Scaramucci is the second senior Trump official to be ousted in the last four days. The first was Reince Priebus, against whom Scaramucci had waged a power struggle that had temporarily appeared successful.
Former press secretary Sean Spicer resigned the week prior upon learning that Scaramucci would be made his boss. Spicer was seen smiling in the West Wing on Monday afternoon.
Scaramucci’s termination can be seen as a first step in an effort by Trump’s new chief of staff John Kelly, a retired Marine Corps general, to impose order on a dysfunctional administration. But it is another black eye on a president who had pledged to bring “the best people” to government.Scaramucci is a well-dressed, fast-talking Wall Street financier who had no experience in government. Trump liked him, though, for his appearances on Fox News shows. Key Trump advisers including son-in-law Jared Kushner thought he would help them do better delivering their message amid an endless stream of controversy.

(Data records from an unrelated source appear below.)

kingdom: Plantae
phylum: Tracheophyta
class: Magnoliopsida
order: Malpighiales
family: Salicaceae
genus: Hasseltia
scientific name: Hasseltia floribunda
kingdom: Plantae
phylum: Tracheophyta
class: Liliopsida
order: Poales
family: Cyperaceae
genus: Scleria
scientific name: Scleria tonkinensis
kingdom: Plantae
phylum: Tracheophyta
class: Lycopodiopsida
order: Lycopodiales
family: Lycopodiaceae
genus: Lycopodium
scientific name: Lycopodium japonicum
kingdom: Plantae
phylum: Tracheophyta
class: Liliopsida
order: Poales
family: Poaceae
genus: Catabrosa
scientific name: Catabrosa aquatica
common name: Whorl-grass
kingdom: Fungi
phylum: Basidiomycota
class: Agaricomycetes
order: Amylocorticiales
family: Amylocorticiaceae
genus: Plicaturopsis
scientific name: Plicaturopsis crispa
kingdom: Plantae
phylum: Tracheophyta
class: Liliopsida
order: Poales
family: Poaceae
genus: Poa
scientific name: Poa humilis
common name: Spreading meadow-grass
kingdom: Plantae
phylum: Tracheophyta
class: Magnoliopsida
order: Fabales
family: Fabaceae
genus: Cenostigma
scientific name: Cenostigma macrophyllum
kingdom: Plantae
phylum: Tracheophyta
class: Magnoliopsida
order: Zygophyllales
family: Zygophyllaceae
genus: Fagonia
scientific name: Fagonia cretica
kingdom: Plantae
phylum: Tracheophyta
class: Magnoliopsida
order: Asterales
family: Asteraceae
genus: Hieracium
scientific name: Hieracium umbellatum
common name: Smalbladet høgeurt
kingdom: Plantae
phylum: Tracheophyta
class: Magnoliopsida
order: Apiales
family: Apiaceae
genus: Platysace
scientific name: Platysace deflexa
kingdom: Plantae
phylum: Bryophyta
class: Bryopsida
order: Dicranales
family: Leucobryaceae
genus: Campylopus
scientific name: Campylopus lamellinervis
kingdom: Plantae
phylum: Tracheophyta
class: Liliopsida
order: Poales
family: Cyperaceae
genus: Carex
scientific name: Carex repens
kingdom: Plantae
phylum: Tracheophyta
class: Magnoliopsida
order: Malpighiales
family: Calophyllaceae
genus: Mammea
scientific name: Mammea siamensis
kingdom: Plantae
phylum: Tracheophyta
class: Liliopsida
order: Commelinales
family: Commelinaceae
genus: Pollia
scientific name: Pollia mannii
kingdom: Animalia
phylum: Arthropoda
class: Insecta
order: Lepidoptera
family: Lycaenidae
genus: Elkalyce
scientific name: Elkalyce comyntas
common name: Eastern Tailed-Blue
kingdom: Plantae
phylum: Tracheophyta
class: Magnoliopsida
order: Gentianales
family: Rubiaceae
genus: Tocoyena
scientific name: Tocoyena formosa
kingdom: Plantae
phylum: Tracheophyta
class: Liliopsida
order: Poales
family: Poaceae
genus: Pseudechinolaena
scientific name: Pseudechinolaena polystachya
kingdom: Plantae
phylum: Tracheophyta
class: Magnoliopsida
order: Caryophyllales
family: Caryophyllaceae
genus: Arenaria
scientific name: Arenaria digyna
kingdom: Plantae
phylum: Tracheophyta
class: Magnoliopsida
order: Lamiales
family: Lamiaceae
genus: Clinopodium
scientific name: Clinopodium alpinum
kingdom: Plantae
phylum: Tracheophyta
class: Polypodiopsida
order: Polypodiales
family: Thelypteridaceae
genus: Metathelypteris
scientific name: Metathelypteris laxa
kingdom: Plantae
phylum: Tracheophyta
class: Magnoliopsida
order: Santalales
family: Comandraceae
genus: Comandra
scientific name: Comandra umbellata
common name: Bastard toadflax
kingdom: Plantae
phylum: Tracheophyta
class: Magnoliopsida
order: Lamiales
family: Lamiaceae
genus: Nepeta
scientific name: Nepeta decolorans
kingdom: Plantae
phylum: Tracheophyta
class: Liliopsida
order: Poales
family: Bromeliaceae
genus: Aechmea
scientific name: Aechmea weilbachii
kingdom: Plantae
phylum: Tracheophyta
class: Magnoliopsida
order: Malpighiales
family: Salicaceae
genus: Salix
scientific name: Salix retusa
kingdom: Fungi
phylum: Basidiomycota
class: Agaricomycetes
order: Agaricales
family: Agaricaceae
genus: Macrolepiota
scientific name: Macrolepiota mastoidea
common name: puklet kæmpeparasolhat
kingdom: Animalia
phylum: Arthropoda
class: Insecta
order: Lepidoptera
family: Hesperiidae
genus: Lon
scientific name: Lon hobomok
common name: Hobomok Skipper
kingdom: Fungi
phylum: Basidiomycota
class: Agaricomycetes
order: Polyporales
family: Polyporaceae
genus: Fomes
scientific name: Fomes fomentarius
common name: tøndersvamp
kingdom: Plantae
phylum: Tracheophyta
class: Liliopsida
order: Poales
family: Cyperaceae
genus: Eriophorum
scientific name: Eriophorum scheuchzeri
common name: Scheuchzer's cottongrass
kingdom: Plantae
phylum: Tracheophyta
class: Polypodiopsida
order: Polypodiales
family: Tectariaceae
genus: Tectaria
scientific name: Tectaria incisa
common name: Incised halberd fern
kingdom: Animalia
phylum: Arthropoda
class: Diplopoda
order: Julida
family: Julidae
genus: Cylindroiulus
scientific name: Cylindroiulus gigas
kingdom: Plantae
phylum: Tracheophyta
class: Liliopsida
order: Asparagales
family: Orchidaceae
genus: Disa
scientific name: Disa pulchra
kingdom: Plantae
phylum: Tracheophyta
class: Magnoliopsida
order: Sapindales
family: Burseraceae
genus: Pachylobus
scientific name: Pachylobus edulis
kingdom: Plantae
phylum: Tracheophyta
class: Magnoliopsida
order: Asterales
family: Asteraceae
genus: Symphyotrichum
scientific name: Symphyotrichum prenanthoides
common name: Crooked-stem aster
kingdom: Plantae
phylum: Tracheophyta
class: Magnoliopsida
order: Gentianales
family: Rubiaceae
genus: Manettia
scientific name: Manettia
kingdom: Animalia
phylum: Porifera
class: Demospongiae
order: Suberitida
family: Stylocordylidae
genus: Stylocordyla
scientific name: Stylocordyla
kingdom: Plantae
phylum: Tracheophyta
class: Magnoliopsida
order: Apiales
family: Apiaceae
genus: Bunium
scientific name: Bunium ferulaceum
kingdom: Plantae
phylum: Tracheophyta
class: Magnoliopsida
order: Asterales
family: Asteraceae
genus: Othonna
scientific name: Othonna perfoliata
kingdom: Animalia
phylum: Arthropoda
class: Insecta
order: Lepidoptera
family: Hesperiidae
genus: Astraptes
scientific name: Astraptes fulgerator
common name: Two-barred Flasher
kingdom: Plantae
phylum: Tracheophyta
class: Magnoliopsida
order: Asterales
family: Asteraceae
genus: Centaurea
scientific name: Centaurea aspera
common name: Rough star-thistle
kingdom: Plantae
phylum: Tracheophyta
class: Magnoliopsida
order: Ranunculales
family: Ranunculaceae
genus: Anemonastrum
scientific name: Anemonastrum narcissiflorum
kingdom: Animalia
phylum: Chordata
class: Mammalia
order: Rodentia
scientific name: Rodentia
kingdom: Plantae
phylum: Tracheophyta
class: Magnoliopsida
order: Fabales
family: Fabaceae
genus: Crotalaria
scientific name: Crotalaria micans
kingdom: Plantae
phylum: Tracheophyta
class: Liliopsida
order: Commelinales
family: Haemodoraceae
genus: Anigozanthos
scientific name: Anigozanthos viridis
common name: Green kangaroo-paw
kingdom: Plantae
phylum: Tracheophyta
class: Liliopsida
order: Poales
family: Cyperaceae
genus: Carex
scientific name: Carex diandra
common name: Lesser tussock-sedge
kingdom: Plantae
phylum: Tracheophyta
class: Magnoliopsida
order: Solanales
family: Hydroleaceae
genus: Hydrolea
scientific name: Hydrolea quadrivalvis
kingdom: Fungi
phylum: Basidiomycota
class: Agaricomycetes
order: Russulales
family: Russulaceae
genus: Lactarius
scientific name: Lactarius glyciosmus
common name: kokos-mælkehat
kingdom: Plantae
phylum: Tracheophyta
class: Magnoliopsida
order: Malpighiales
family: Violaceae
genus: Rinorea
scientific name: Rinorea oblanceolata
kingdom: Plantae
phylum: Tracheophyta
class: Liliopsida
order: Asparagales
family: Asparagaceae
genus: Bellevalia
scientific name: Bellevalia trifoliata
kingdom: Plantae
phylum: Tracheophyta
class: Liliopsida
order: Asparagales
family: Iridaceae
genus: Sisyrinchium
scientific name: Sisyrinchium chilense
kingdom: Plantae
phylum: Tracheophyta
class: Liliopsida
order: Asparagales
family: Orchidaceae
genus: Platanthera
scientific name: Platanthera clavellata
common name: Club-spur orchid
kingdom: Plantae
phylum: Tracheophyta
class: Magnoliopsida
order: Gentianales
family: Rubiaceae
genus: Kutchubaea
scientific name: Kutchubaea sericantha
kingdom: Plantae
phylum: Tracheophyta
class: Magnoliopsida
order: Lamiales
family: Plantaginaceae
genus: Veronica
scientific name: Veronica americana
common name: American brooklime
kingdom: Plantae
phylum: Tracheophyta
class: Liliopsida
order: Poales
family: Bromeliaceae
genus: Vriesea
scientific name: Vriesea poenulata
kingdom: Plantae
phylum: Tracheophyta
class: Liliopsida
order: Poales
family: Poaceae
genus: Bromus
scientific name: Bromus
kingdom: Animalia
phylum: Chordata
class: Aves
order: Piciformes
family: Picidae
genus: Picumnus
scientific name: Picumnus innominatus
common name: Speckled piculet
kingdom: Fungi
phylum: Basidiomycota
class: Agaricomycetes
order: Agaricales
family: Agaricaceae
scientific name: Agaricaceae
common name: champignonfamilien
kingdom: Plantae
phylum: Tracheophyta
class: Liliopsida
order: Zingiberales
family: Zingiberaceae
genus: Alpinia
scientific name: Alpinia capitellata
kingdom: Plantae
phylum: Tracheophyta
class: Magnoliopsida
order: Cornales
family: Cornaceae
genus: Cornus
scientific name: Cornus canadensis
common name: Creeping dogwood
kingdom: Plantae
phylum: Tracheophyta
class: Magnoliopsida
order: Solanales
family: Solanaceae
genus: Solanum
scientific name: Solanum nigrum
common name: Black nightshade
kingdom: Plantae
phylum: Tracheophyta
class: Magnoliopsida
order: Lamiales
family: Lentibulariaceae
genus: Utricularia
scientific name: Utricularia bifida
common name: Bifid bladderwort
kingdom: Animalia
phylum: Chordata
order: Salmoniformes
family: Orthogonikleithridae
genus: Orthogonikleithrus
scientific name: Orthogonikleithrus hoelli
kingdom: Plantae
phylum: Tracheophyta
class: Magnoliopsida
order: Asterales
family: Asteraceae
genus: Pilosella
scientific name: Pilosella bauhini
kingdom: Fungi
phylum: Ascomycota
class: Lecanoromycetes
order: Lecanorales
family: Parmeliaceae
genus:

His hyperbolic but cheerful debut in the White House briefing room on July 21 was widely praised as smooth. But he quickly began railing angrily against “leakers”— at one point blaming these mystery wrongdoers for a story about a planned firing he had himself disclosed to the website Politico.
On Wednesday evening, he offered up a variety of profanities about Priebus and chief strategist Steve Bannon in an unsolicited phone call to the New Yorker magazine.
Trump, himself frequently criticized for comments seen as inappropriate, was said to be unfazed by the remarks to the New Yorker — and even angry at Priebus for declining to fight back. But coverage of Scaramucci was sharply negative in even Trump-friendly outlets like the website Breitbart, and Trump, according to an administration official quoted by Politico, went from “amused to annoyed.”